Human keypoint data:
· · · ·

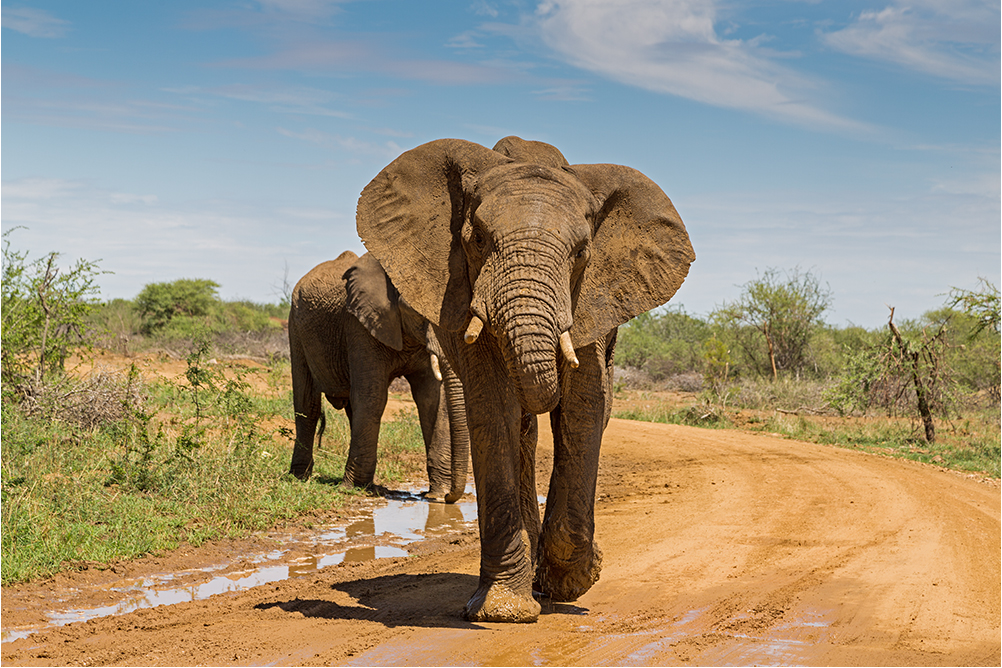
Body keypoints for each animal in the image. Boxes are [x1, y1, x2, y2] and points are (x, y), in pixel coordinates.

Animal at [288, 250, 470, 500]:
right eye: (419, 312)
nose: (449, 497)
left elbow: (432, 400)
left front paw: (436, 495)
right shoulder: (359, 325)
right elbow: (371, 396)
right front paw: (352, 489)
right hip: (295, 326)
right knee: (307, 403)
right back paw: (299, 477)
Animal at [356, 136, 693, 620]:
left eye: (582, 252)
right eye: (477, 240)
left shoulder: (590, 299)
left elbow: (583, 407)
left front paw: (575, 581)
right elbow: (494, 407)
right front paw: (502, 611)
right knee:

· · · ·

Show a copy of each line from the records above in which the string "left" occurs.

§ **Solution to this task**
left elbow: (432, 400)
left front paw: (436, 495)
left eye: (582, 252)
left shoulder: (590, 299)
left elbow: (583, 407)
left front paw: (575, 581)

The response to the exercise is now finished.